ISCA Archive Interspeech 2025
ISCA Archive Interspeech 2025

Augment Mandarin to Cantonese Speech Databases via Retrieval-Augmented Generation and Speech Synthesis

Fan Liu, Cheng Gong, Boyu Zhu, Ruihao Jing, Chunyu Qiang, Tianrui Wang, Xiao-Lei Zhang, Xuelong Li

Using large-scale training data has significantly driven recent advances in speech recognition models. However, the lack of corpus for some low-resource languages (e.g., Cantonese) is still a bottleneck for speech processing. With the continuous development of large language models (LLMs) and speech synthesis technologies, it has become possible to expand Cantonese corpora using automatically generated text and speech.

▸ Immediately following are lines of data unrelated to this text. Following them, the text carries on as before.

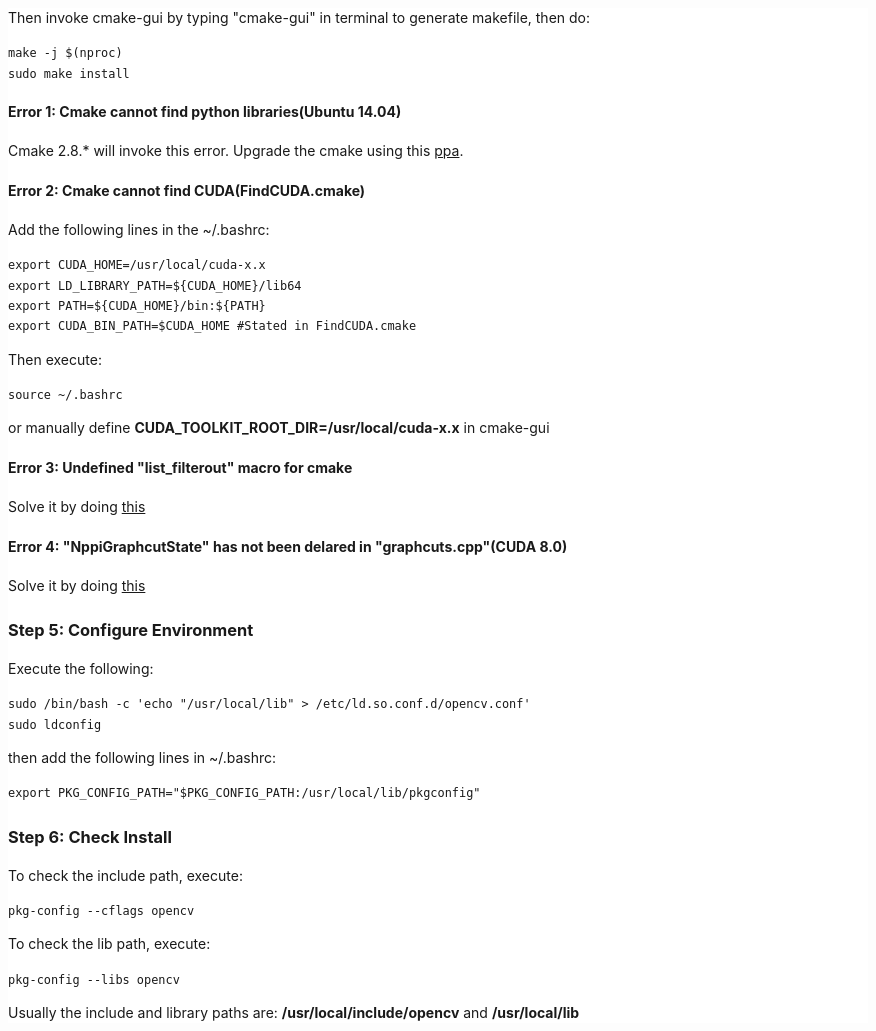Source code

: Then invoke cmake-gui by typing "cmake-gui" in terminal to generate makefile, then do:
```
make -j $(nproc)
sudo make install
```

#### Error 1: Cmake cannot find python libraries(Ubuntu 14.04)
Cmake 2.8.* will invoke this error. Upgrade the cmake using this [ppa](http://askubuntu.com/questions/610291/how-to-install-cmake-3-2-on-ubuntu-14-04). 

#### Error 2: Cmake cannot find CUDA(FindCUDA.cmake)
Add the following lines in the ~/.bashrc:
```
export CUDA_HOME=/usr/local/cuda-x.x 
export LD_LIBRARY_PATH=${CUDA_HOME}/lib64 
export PATH=${CUDA_HOME}/bin:${PATH} 
export CUDA_BIN_PATH=$CUDA_HOME #Stated in FindCUDA.cmake
```
Then execute:
```
source ~/.bashrc
```
or manually define **CUDA_TOOLKIT_ROOT_DIR=/usr/local/cuda-x.x** in cmake-gui

#### Error 3: Undefined "list_filterout" macro for cmake
Solve it by doing [this](https://github.com/pld-linux/opencv/commit/dadee4672641272b129410bc097f5c199bb4fb43)

#### Error 4: "NppiGraphcutState" has not been delared in "graphcuts.cpp"(CUDA 8.0)
Solve it by doing [this](https://github.com/opencv/opencv/pull/6510/files)

### Step 5: Configure Environment
Execute the following:
```
sudo /bin/bash -c 'echo "/usr/local/lib" > /etc/ld.so.conf.d/opencv.conf'
sudo ldconfig
```
then add the following lines in ~/.bashrc:
```
export PKG_CONFIG_PATH="$PKG_CONFIG_PATH:/usr/local/lib/pkgconfig"
```

### Step 6: Check Install
To check the include path, execute:
```
pkg-config --cflags opencv
```
To check the lib path, execute: 
```
pkg-config --libs opencv
```
Usually the include and library paths are: **/usr/local/include/opencv** and **/usr/local/lib**
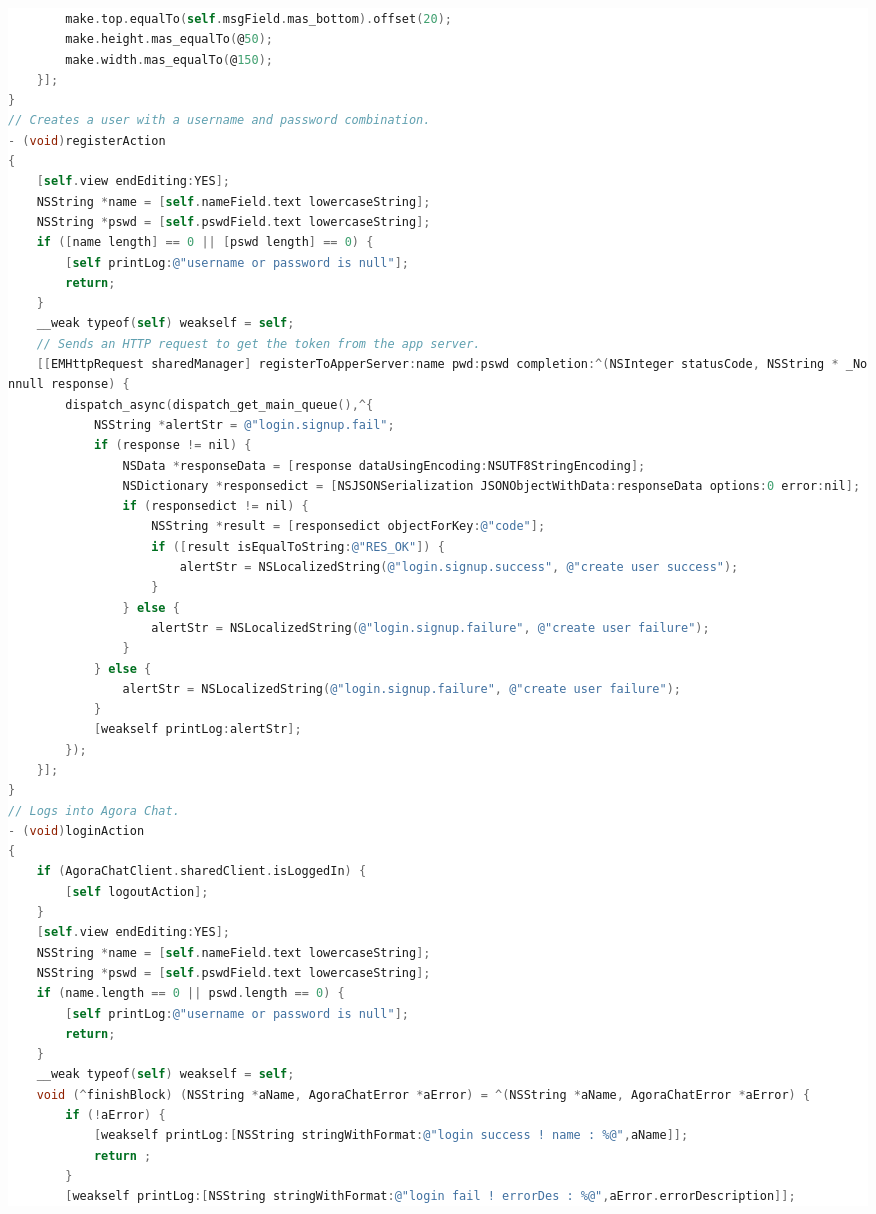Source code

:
 ```objective-c
        make.top.equalTo(self.msgField.mas_bottom).offset(20);
        make.height.mas_equalTo(@50);
        make.width.mas_equalTo(@150);
    }];
}
// Creates a user with a username and password combination.
- (void)registerAction
{
    [self.view endEditing:YES];
    NSString *name = [self.nameField.text lowercaseString];
    NSString *pswd = [self.pswdField.text lowercaseString];
    if ([name length] == 0 || [pswd length] == 0) {
        [self printLog:@"username or password is null"];
        return;
    }
    __weak typeof(self) weakself = self;
    // Sends an HTTP request to get the token from the app server.
    [[EMHttpRequest sharedManager] registerToApperServer:name pwd:pswd completion:^(NSInteger statusCode, NSString * _Nonnull response) {
        dispatch_async(dispatch_get_main_queue(),^{
            NSString *alertStr = @"login.signup.fail";
            if (response != nil) {
                NSData *responseData = [response dataUsingEncoding:NSUTF8StringEncoding];
                NSDictionary *responsedict = [NSJSONSerialization JSONObjectWithData:responseData options:0 error:nil];
                if (responsedict != nil) {
                    NSString *result = [responsedict objectForKey:@"code"];
                    if ([result isEqualToString:@"RES_OK"]) {
                        alertStr = NSLocalizedString(@"login.signup.success", @"create user success");
                    }
                } else {
                    alertStr = NSLocalizedString(@"login.signup.failure", @"create user failure");
                }
            } else {
                alertStr = NSLocalizedString(@"login.signup.failure", @"create user failure");
            }
            [weakself printLog:alertStr];
        });
    }];
}
// Logs into Agora Chat.
- (void)loginAction
{
    if (AgoraChatClient.sharedClient.isLoggedIn) {
        [self logoutAction];
    }
    [self.view endEditing:YES];
    NSString *name = [self.nameField.text lowercaseString];
    NSString *pswd = [self.pswdField.text lowercaseString];
    if (name.length == 0 || pswd.length == 0) {
        [self printLog:@"username or password is null"];
        return;
    }
    __weak typeof(self) weakself = self;
    void (^finishBlock) (NSString *aName, AgoraChatError *aError) = ^(NSString *aName, AgoraChatError *aError) {
        if (!aError) {
            [weakself printLog:[NSString stringWithFormat:@"login success ! name : %@",aName]];
            return ;
        }
        [weakself printLog:[NSString stringWithFormat:@"login fail ! errorDes : %@",aError.errorDescription]];
```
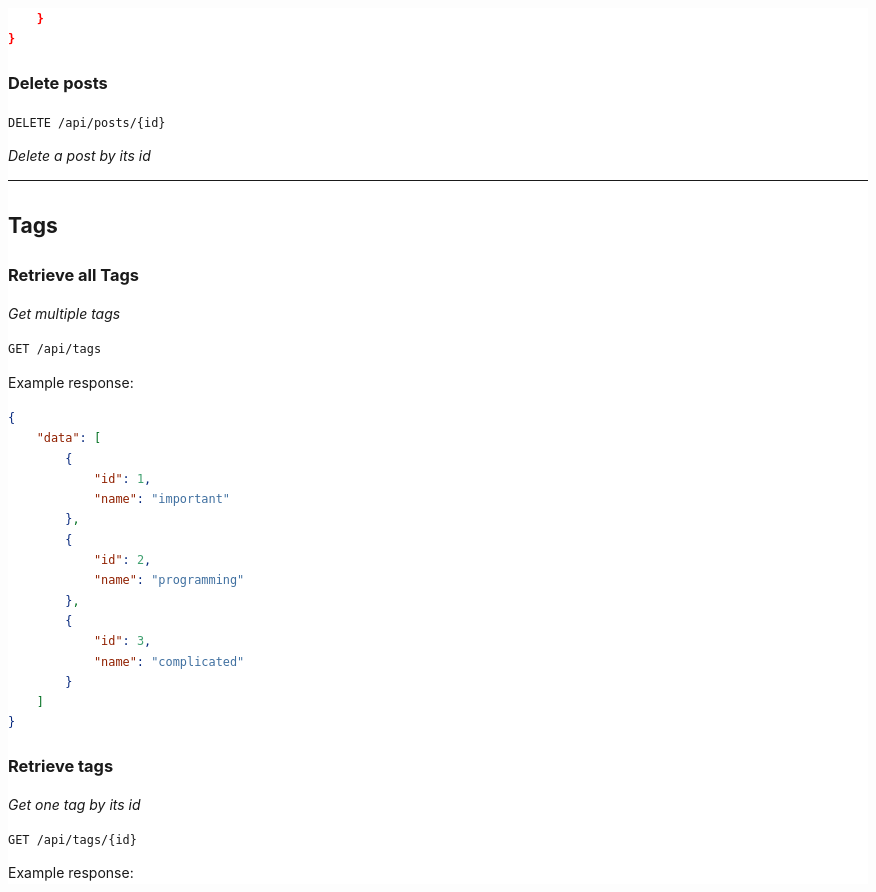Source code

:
 ```json
    }
}
```

### Delete posts

```
DELETE /api/posts/{id}
```

_Delete a post by its id_

---

## Tags

### Retrieve all Tags

_Get multiple tags_

```
GET /api/tags
```

Example response:

```json
{
    "data": [
        {
            "id": 1,
            "name": "important"
        },
        {
            "id": 2,
            "name": "programming"
        },
        {
            "id": 3,
            "name": "complicated"
        }
    ]
}
```

### Retrieve tags

_Get one tag by its id_

```
GET /api/tags/{id}
```

Example response:

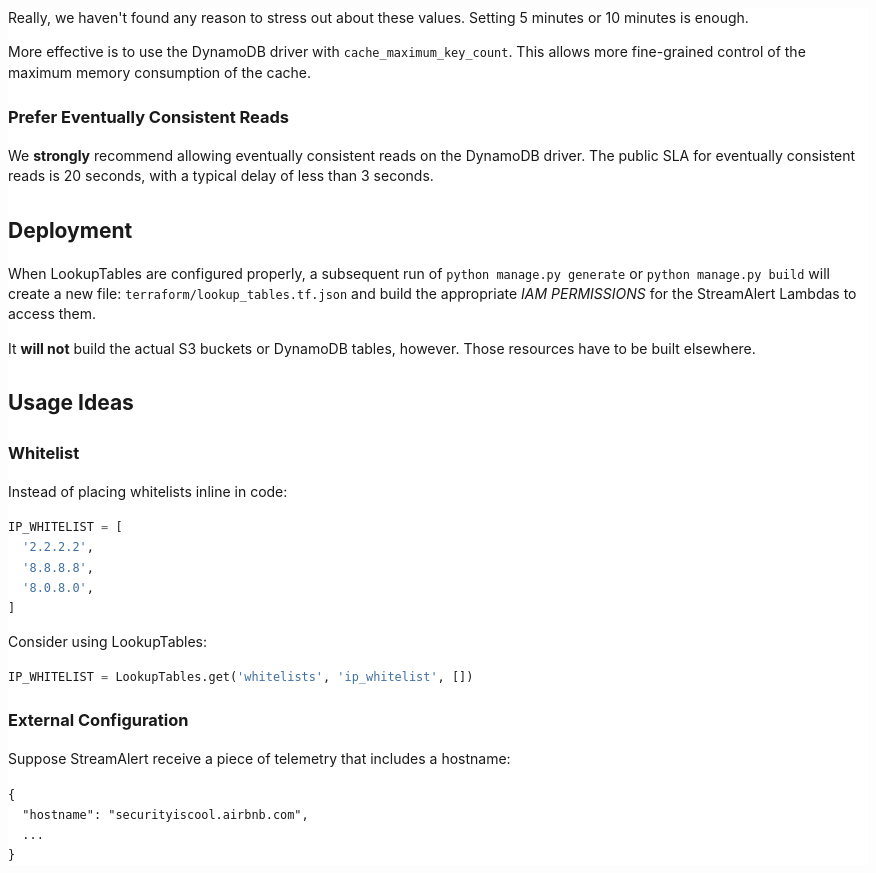 Really, we haven\'t found any reason to stress out about these values.
Setting 5 minutes or 10 minutes is enough.

More effective is to use the DynamoDB driver with
`cache_maximum_key_count`. This allows more fine-grained control of the
maximum memory consumption of the cache.

### Prefer Eventually Consistent Reads

We **strongly** recommend allowing eventually consistent reads on the
DynamoDB driver. The public SLA for eventually consistent reads is 20
seconds, with a typical delay of less than 3 seconds.

## Deployment

When LookupTables are configured properly, a subsequent run of
`python manage.py generate` or `python manage.py build` will create a
new file: `terraform/lookup_tables.tf.json` and build the appropriate
*IAM PERMISSIONS* for the StreamAlert Lambdas to access them.

It **will not** build the actual S3 buckets or DynamoDB tables, however.
Those resources have to be built elsewhere.

## Usage Ideas

### Whitelist

Instead of placing whitelists inline in code:

``` python
IP_WHITELIST = [
  '2.2.2.2',
  '8.8.8.8',
  '8.0.8.0',
]
```

Consider using LookupTables:

``` python
IP_WHITELIST = LookupTables.get('whitelists', 'ip_whitelist', [])
```

### External Configuration

Suppose StreamAlert receive a piece of telemetry that includes a
hostname:

``` 
{
  "hostname": "securityiscool.airbnb.com",
  ...
}
```
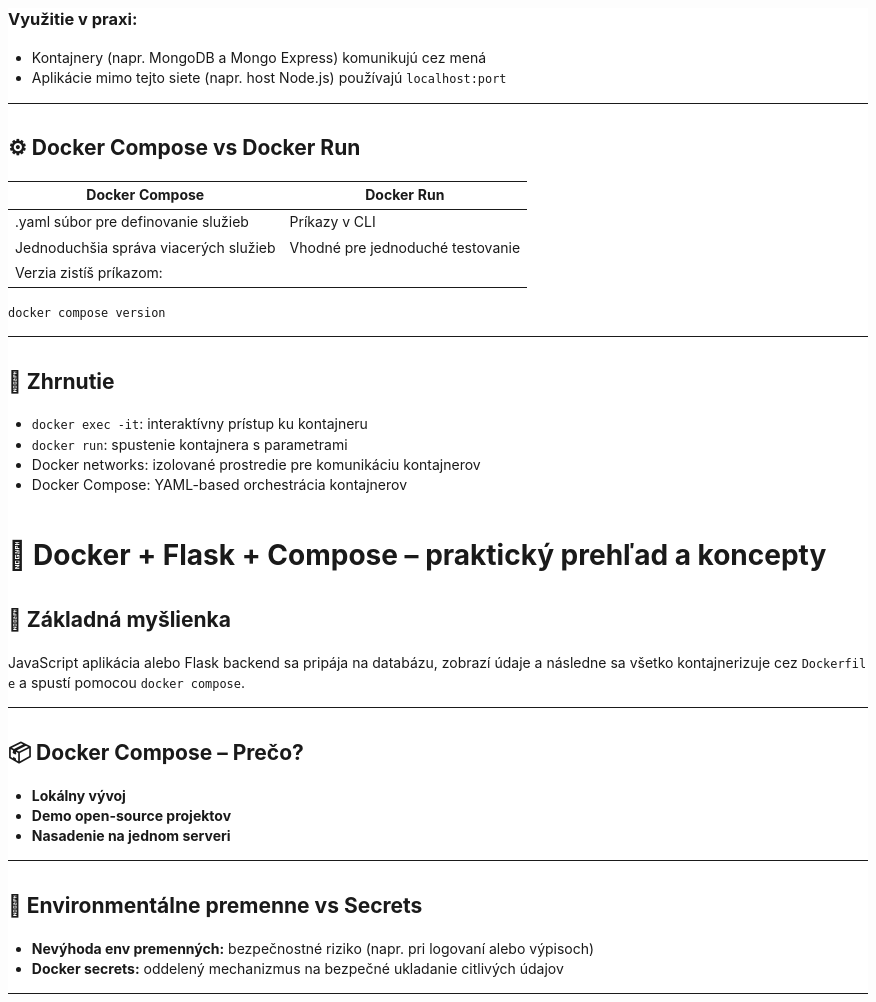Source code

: ### Využitie v praxi:
- Kontajnery (napr. MongoDB a Mongo Express) komunikujú cez mená
- Aplikácie mimo tejto siete (napr. host Node.js) používajú `localhost:port`

---

## ⚙️ Docker Compose vs Docker Run

| Docker Compose                         | Docker Run                             |
|---------------------------------------|----------------------------------------|
| .yaml súbor pre definovanie služieb   | Príkazy v CLI                          |
| Jednoduchšia správa viacerých služieb | Vhodné pre jednoduché testovanie       |
| Verzia zistíš príkazom:               |                                        |
```bash
docker compose version
```

---

## 📝 Zhrnutie

- `docker exec -it`: interaktívny prístup ku kontajneru
- `docker run`: spustenie kontajnera s parametrami
- Docker networks: izolované prostredie pre komunikáciu kontajnerov
- Docker Compose: YAML-based orchestrácia kontajnerov


# 🐳 Docker + Flask + Compose – praktický prehľad a koncepty

## 🧠 Základná myšlienka
JavaScript aplikácia alebo Flask backend sa pripája na databázu, zobrazí údaje a následne sa všetko kontajnerizuje cez `Dockerfile` a spustí pomocou `docker compose`.

---

## 📦 Docker Compose – Prečo?

- **Lokálny vývoj**
- **Demo open-source projektov**
- **Nasadenie na jednom serveri**

---

## 🔐 Environmentálne premenne vs Secrets

- **Nevýhoda env premenných:** bezpečnostné riziko (napr. pri logovaní alebo výpisoch)
- **Docker secrets:** oddelený mechanizmus na bezpečné ukladanie citlivých údajov

---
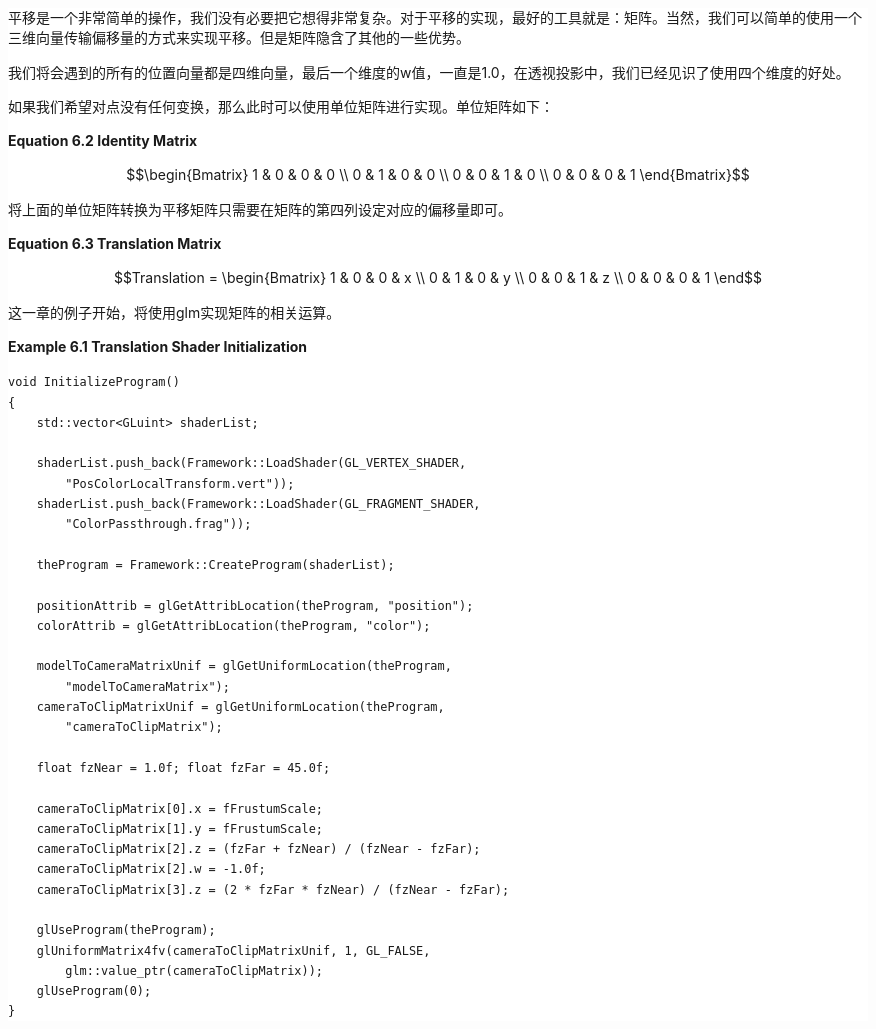 平移是一个非常简单的操作，我们没有必要把它想得非常复杂。对于平移的实现，最好的工具就是：矩阵。当然，我们可以简单的使用一个三维向量传输偏移量的方式来实现平移。但是矩阵隐含了其他的一些优势。

我们将会遇到的所有的位置向量都是四维向量，最后一个维度的w值，一直是1.0，在透视投影中，我们已经见识了使用四个维度的好处。

如果我们希望对点没有任何变换，那么此时可以使用单位矩阵进行实现。单位矩阵如下：

**Equation 6.2 Identity Matrix**

$$\begin{Bmatrix} 1 & 0 & 0 & 0 \\ 0 & 1 & 0 & 0 \\ 0 & 0 & 1 & 0 \\ 0 & 0 & 0 & 1 \end{Bmatrix}$$

将上面的单位矩阵转换为平移矩阵只需要在矩阵的第四列设定对应的偏移量即可。

**Equation 6.3 Translation Matrix**

$$Translation = \begin{Bmatrix} 1 & 0 & 0 & x \\ 0 & 1 & 0 & y \\ 0 & 0 & 1 & z \\ 0 & 0 & 0 & 1 \end$$

这一章的例子开始，将使用glm实现矩阵的相关运算。

**Example 6.1 Translation Shader Initialization**

```
void InitializeProgram()
{
    std::vector<GLuint> shaderList;
    
    shaderList.push_back(Framework::LoadShader(GL_VERTEX_SHADER,
        "PosColorLocalTransform.vert"));
    shaderList.push_back(Framework::LoadShader(GL_FRAGMENT_SHADER,
        "ColorPassthrough.frag"));
    
    theProgram = Framework::CreateProgram(shaderList);
    
    positionAttrib = glGetAttribLocation(theProgram, "position");
    colorAttrib = glGetAttribLocation(theProgram, "color");
    
    modelToCameraMatrixUnif = glGetUniformLocation(theProgram,
        "modelToCameraMatrix");
    cameraToClipMatrixUnif = glGetUniformLocation(theProgram,
        "cameraToClipMatrix");
    
    float fzNear = 1.0f; float fzFar = 45.0f;
    
    cameraToClipMatrix[0].x = fFrustumScale;
    cameraToClipMatrix[1].y = fFrustumScale;
    cameraToClipMatrix[2].z = (fzFar + fzNear) / (fzNear - fzFar);
    cameraToClipMatrix[2].w = -1.0f;
    cameraToClipMatrix[3].z = (2 * fzFar * fzNear) / (fzNear - fzFar);
    
    glUseProgram(theProgram);
    glUniformMatrix4fv(cameraToClipMatrixUnif, 1, GL_FALSE,
        glm::value_ptr(cameraToClipMatrix));
    glUseProgram(0);
}
```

In this paper, we propose using LLMs and text-to-speech (TTS) techniques to augment Mandarin data to the Mandarin-Cantonese parallel speech database (MCPSD). We propose a novel retrieval-augmented generation (RAG) method that incorporates a Cantonese knowledge base to enhance both the diversity and the accuracy of text generation. We implement TTS models to generate speech and design a data filter to ensure quality. Experimental results show that the generated parallel database is effective in fine-tuning models in Cantonese speech recognition and translation.